• Working data:

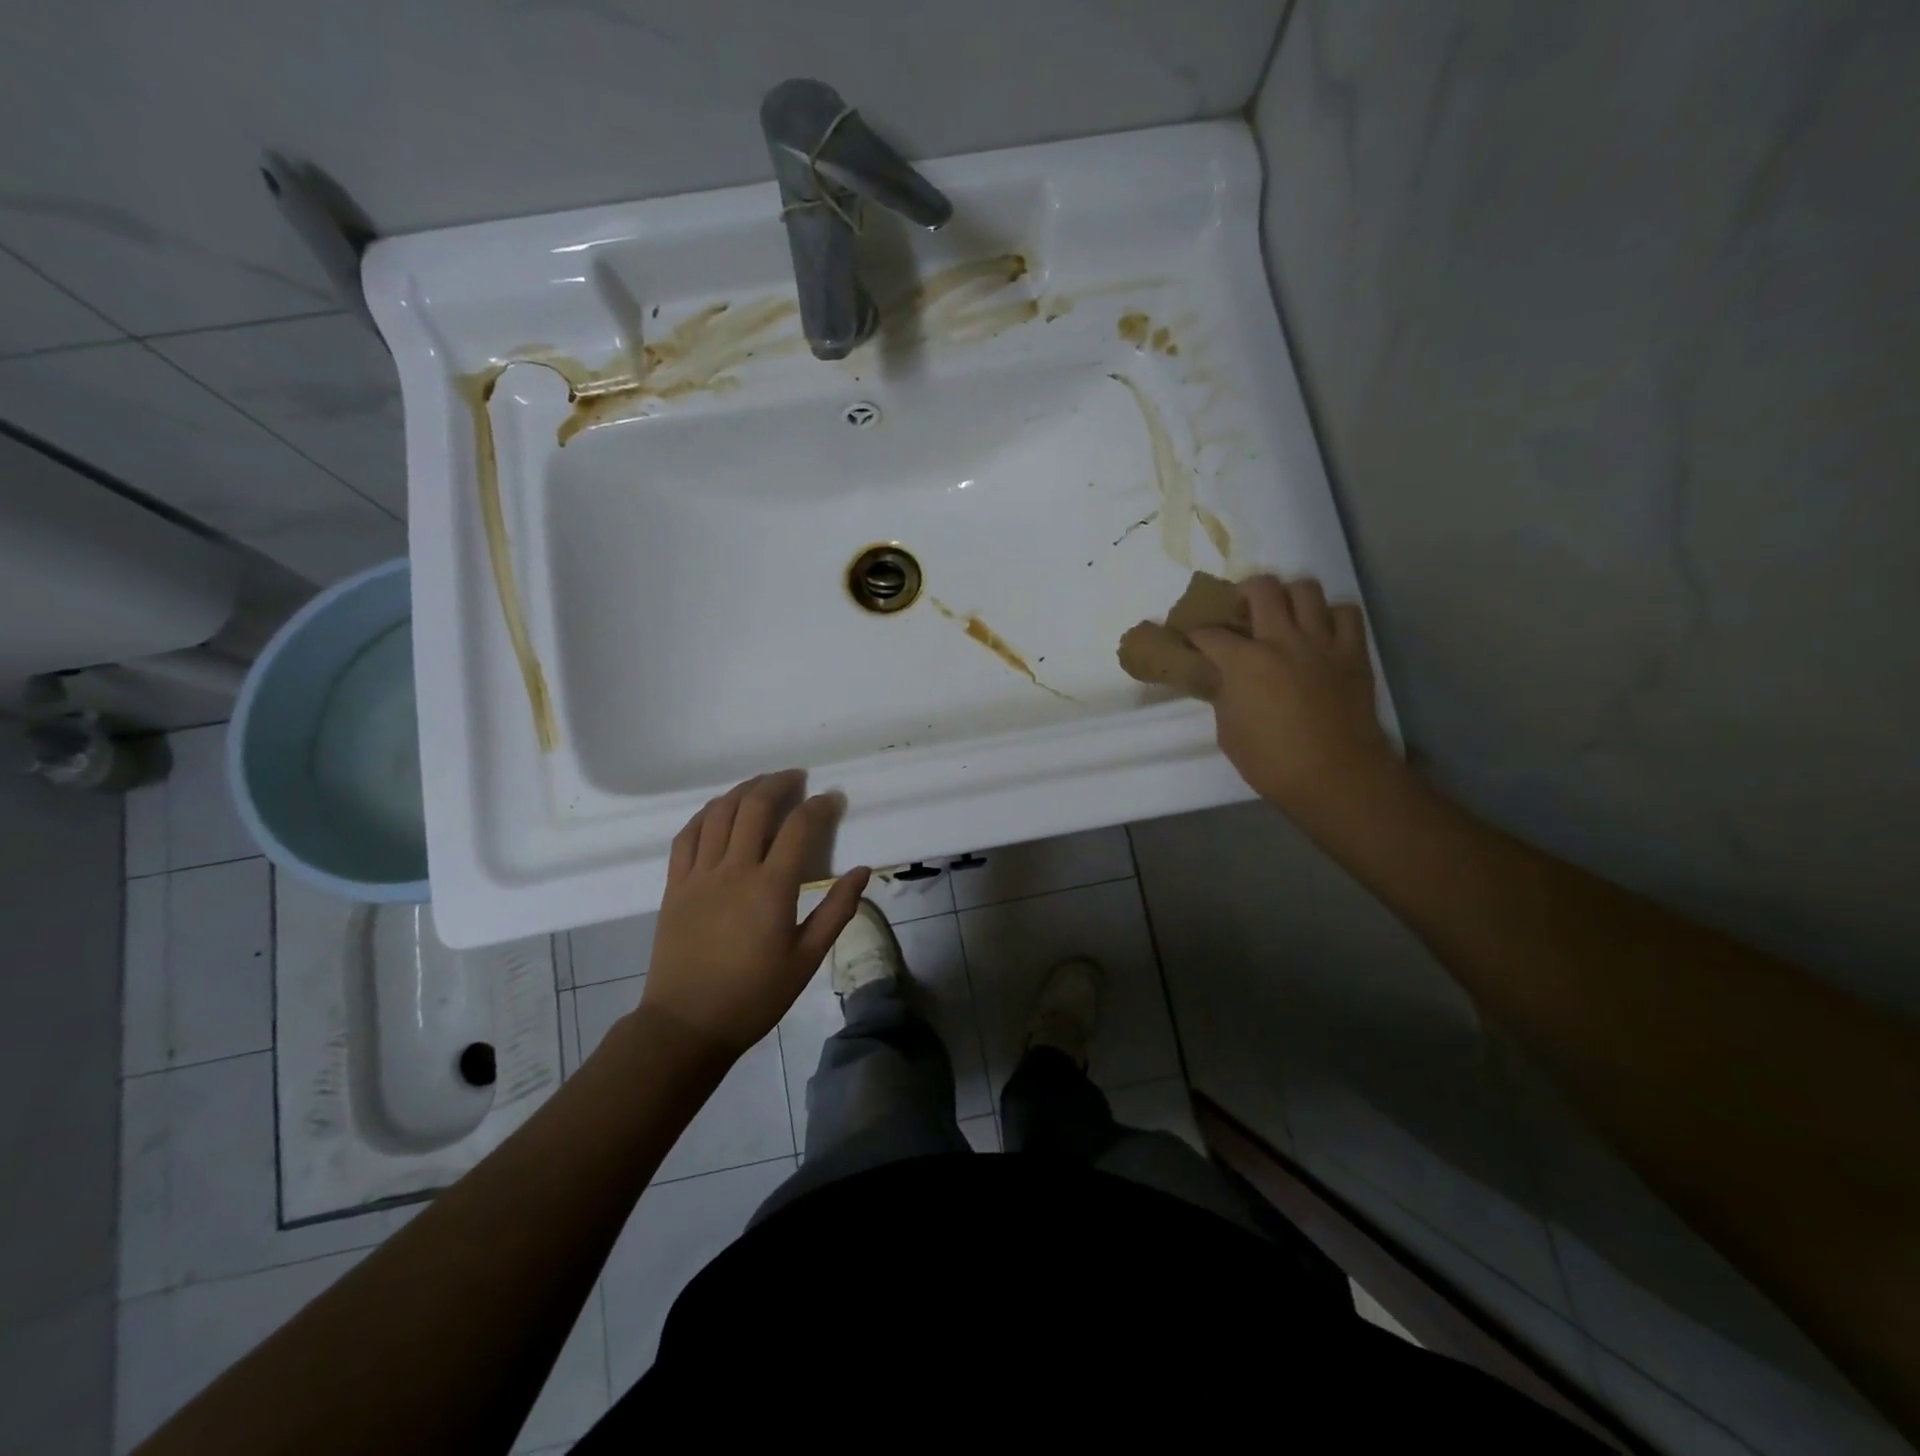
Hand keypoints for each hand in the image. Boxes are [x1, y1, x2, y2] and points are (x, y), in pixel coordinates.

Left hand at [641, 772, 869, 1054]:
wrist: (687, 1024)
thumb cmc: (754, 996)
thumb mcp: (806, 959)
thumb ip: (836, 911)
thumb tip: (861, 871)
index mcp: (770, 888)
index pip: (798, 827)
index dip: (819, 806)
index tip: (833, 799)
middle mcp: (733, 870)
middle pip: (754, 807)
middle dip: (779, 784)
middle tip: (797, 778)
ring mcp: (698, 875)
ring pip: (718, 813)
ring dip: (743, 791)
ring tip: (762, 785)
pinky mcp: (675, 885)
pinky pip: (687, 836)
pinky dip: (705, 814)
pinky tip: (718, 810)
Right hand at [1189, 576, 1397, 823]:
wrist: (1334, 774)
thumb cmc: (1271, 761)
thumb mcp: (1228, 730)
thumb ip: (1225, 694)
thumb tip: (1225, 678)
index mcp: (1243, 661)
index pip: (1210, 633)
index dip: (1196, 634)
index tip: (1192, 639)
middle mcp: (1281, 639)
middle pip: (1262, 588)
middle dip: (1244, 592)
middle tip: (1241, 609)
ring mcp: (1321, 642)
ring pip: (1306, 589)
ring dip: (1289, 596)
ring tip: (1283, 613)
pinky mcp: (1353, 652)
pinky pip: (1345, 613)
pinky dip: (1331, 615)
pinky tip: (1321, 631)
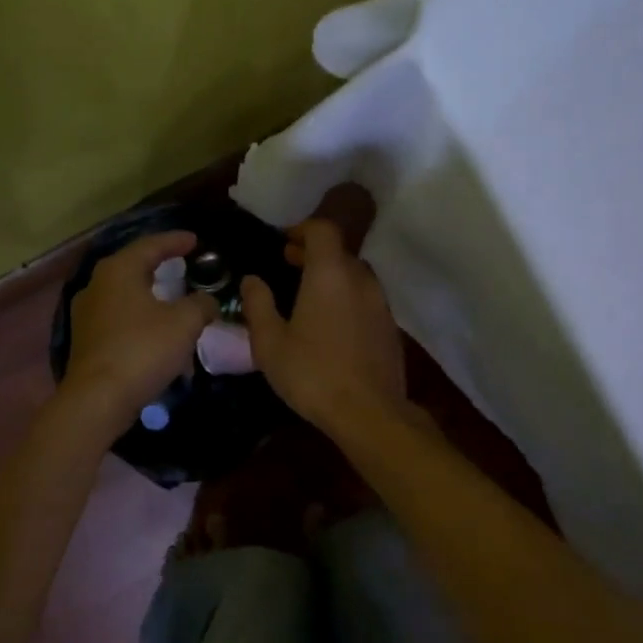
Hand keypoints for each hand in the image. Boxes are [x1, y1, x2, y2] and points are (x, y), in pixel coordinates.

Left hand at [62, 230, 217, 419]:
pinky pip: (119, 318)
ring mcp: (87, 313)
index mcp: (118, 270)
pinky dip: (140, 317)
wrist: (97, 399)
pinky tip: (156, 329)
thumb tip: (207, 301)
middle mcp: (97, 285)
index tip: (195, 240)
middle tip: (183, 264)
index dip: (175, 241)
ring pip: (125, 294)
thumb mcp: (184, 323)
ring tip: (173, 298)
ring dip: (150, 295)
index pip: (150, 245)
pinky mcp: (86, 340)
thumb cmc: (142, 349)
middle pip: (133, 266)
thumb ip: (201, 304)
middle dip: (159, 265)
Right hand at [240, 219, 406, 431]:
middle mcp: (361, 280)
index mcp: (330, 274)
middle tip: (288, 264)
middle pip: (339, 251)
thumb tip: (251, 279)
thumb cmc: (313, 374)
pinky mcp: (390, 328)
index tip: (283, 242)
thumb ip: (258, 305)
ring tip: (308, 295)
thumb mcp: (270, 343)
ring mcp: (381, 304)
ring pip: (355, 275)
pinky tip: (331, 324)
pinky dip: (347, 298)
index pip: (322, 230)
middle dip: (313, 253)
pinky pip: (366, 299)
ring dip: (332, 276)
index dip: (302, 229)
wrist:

• What this task involves: Repeat only the lines from the beginning of the material through the line containing "ring tip: (762, 785)", both ends kept, leaving pictures out.

• Answer section:
Hand keypoints for each hand in the image. Boxes are [x1, y1, x2, y2] and points are (x, y), in pixel coordinates.

Left hand at [641, 772, 869, 1054]:
wrist: (687, 1024)
thumb cmc: (754, 996)
thumb mcp: (806, 959)
thumb ip: (836, 911)
thumb tip: (861, 871)
index mcp: (770, 888)
index pip: (798, 827)
index dip: (819, 806)
index tip: (833, 799)
middle mcp: (733, 870)
middle pip: (754, 807)
middle dip: (779, 784)
middle tip: (797, 778)
ring mcp: (698, 875)
ring pip: (718, 813)
ring dip: (743, 791)
ring tip: (762, 785)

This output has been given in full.